### [Exercise directions]
Take the material below and reproduce, word for word, only the lines from the line with "woven basket: present [396,302,429,343]" through the line with "coffee table: none".

========

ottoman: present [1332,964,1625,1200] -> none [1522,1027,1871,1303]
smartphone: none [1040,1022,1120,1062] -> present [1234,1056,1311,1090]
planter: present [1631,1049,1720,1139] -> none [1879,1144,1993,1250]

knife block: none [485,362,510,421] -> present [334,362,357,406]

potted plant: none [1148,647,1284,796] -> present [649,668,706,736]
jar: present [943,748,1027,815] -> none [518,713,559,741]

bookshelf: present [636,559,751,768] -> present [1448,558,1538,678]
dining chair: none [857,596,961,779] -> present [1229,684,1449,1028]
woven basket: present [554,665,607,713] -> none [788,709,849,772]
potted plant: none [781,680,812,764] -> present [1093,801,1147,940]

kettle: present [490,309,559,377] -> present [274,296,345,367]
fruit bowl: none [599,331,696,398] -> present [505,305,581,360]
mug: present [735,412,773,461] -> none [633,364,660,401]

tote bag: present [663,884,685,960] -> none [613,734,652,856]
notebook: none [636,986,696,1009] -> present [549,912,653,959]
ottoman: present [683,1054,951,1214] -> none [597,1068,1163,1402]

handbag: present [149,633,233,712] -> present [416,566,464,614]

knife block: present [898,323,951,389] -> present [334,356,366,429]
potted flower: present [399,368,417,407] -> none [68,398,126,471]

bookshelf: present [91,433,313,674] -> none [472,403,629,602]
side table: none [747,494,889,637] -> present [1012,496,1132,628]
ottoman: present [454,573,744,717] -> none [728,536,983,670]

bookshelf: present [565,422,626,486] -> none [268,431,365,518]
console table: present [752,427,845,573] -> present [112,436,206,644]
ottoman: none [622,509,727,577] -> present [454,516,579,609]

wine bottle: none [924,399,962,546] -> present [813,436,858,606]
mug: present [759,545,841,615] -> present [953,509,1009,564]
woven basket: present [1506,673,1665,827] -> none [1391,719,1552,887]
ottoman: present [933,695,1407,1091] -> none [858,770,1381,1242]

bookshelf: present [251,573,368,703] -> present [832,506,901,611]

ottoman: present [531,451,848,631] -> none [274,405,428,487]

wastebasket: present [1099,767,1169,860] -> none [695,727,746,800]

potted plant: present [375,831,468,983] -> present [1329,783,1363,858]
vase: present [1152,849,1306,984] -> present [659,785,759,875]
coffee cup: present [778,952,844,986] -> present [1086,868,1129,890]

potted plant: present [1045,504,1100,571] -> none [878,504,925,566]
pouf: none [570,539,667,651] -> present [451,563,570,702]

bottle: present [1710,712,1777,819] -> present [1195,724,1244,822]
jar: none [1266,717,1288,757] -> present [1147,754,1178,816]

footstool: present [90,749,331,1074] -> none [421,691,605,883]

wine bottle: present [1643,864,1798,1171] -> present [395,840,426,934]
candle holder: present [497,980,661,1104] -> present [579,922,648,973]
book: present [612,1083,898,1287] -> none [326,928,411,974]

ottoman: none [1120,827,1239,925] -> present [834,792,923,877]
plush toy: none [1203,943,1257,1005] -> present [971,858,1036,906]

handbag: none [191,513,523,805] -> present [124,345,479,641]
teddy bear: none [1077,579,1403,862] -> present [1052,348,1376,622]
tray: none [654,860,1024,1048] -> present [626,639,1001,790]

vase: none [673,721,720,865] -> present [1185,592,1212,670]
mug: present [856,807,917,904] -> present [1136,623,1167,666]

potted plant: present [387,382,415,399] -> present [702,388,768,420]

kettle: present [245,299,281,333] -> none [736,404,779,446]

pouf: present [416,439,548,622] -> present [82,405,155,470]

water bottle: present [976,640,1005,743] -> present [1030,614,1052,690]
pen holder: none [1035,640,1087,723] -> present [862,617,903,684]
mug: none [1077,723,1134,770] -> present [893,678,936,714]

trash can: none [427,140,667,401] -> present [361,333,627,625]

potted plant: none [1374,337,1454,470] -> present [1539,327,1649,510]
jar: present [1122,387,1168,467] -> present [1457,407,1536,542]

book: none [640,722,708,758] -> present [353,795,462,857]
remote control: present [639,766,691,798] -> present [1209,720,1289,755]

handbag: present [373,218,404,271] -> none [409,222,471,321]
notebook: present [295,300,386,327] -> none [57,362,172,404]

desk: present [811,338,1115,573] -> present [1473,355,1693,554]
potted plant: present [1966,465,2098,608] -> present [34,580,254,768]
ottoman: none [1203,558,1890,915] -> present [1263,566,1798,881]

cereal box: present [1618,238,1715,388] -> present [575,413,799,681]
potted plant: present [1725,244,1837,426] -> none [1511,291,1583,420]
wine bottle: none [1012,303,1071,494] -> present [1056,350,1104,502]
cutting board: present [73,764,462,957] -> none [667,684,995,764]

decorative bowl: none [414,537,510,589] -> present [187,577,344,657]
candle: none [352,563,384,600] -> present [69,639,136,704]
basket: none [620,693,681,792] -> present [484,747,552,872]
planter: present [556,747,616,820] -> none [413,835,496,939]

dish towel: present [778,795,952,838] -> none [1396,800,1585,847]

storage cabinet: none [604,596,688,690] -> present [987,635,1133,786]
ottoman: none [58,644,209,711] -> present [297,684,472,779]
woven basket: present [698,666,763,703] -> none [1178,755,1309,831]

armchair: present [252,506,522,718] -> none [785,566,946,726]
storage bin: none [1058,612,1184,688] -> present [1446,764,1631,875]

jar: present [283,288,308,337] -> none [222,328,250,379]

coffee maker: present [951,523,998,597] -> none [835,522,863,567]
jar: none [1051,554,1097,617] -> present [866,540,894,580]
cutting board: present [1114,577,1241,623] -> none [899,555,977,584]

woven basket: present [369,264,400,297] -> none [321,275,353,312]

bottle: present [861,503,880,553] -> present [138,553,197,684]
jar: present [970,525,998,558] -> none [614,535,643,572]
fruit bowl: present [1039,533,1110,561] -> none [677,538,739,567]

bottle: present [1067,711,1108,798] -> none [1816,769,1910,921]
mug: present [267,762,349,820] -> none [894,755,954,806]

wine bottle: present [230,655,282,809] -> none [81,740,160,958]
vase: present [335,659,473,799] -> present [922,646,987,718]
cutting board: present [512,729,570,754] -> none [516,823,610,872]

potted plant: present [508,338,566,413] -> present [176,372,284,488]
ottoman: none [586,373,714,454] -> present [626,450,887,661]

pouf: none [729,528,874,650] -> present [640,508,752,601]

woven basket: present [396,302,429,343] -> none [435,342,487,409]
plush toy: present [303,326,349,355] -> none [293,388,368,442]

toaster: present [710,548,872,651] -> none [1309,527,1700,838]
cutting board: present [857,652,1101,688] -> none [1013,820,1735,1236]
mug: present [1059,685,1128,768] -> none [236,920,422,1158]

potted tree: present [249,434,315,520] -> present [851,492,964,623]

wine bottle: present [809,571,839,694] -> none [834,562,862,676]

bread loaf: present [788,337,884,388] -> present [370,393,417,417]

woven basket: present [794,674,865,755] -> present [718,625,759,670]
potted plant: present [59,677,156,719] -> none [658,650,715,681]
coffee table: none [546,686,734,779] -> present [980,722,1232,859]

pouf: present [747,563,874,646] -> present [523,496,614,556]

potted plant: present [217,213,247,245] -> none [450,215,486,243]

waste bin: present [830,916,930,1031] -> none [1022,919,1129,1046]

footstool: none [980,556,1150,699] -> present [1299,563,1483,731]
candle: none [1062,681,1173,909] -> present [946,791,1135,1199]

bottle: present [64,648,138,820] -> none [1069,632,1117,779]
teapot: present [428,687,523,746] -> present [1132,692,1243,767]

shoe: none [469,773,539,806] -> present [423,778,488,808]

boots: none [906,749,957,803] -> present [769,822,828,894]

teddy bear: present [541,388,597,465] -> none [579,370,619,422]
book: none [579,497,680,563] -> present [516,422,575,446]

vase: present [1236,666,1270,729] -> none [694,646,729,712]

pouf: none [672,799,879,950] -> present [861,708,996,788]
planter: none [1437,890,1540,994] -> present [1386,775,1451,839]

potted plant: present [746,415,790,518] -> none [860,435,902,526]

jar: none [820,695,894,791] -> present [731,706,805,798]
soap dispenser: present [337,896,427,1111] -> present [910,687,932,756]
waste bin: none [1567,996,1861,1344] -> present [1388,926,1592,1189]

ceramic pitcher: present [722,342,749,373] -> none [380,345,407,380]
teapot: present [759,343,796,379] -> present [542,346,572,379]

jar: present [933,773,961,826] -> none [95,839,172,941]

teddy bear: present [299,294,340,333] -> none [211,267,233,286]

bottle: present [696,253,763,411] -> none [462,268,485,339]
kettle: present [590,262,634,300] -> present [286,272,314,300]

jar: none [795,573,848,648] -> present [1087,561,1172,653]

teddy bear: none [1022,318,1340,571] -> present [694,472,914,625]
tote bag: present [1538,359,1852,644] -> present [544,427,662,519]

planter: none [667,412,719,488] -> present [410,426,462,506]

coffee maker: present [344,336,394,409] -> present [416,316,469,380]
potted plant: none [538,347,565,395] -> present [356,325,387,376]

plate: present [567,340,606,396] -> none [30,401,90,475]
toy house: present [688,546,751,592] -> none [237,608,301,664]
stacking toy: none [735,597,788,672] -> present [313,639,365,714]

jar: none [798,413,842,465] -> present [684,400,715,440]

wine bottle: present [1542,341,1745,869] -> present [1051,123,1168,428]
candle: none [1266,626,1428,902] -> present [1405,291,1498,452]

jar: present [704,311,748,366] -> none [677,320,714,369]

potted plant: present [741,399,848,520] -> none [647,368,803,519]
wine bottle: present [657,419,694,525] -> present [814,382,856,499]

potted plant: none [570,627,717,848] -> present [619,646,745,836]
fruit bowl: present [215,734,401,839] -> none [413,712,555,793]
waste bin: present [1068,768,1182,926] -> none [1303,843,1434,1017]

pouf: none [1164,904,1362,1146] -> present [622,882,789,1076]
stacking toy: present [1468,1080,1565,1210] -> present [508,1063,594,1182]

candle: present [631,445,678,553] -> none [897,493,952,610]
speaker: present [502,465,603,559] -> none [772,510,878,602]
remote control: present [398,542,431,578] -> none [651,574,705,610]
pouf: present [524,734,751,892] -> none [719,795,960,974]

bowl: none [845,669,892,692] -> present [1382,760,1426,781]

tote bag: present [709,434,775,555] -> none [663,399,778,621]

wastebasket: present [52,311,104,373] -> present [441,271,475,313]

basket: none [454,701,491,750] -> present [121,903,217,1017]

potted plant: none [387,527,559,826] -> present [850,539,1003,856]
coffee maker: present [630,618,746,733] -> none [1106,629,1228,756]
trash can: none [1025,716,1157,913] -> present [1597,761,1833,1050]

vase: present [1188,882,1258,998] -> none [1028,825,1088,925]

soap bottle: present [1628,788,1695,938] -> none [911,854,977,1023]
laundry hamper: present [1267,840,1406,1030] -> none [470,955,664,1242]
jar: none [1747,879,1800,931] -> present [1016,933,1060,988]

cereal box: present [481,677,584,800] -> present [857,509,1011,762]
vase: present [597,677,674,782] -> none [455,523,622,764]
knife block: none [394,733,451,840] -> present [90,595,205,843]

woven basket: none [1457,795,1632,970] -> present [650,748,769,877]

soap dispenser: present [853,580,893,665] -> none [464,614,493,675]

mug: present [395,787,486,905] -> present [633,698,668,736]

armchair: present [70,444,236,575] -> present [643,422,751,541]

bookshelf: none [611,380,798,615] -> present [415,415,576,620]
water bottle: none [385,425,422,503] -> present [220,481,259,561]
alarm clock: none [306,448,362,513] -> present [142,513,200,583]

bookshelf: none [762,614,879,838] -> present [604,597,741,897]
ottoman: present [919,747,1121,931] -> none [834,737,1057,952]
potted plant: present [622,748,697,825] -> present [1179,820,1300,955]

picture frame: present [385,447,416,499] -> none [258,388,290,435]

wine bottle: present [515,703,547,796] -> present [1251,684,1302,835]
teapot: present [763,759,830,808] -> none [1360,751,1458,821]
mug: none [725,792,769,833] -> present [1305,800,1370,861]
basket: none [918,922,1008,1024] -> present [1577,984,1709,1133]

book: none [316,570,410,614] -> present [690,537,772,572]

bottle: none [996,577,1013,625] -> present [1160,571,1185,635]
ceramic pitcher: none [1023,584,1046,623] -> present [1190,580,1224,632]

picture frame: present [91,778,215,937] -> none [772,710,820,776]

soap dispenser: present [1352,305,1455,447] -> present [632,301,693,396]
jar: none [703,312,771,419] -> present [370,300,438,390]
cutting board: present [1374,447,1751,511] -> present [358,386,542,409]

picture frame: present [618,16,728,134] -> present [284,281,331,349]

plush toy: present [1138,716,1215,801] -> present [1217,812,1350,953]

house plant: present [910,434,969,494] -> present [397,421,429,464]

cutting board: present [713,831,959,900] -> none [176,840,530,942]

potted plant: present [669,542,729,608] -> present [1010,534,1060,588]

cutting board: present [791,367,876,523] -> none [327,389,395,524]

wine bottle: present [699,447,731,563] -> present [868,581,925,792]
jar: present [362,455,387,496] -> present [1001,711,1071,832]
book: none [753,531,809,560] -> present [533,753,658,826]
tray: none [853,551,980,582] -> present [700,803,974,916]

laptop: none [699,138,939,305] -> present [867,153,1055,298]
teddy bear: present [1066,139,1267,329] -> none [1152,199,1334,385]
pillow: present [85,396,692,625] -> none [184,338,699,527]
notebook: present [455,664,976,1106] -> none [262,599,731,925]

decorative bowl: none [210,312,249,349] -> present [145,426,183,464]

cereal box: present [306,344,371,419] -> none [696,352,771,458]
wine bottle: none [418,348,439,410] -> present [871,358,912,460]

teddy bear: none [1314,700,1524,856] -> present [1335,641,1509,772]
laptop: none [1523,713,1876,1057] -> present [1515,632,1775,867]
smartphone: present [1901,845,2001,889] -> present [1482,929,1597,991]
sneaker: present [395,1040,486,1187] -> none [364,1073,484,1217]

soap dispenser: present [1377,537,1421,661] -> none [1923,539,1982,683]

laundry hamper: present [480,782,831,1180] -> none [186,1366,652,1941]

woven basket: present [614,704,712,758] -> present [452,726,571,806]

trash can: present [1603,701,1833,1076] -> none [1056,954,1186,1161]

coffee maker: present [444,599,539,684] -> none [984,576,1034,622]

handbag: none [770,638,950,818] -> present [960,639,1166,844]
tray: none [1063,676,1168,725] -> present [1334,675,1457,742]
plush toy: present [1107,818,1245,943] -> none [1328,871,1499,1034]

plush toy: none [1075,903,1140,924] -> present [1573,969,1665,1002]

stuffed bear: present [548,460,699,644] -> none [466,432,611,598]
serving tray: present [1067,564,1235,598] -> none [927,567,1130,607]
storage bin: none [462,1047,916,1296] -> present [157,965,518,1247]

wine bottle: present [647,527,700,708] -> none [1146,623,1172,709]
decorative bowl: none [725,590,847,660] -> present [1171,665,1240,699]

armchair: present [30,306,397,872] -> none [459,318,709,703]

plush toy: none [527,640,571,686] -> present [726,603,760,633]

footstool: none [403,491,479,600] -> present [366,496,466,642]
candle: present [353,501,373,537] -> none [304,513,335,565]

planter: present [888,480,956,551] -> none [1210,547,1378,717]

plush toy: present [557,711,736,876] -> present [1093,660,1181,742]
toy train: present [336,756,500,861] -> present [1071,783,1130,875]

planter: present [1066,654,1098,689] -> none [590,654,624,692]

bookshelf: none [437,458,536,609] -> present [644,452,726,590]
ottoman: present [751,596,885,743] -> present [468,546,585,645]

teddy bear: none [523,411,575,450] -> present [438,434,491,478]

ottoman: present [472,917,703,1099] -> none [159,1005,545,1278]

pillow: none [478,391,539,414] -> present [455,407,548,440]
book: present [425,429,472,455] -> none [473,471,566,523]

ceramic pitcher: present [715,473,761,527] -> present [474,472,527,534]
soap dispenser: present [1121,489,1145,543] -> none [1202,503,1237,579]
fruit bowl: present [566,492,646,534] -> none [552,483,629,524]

========

### [Task solution]
woven basket: present [396,302,429,343] -> none [435,342,487,409]
plush toy: present [303,326,349,355] -> none [293,388,368,442]

toaster: present [710,548,872,651] -> none [1309,527,1700,838]
cutting board: present [857,652,1101,688] -> none [1013,820,1735,1236]
mug: present [1059,685,1128,768] -> none [236,920,422,1158]

potted tree: present [249,434,315,520] -> present [851,492,964,623]

wine bottle: present [809,571,839,694] -> none [834,562,862,676]

bread loaf: present [788,337,884,388] -> present [370,393,417,417]

woven basket: present [794,674,865,755] -> present [718,625,759,670]
potted plant: present [59,677,156,719] -> none [658,650,715,681]
coffee table: none [546,686,734,779] -> present [980,722,1232,859]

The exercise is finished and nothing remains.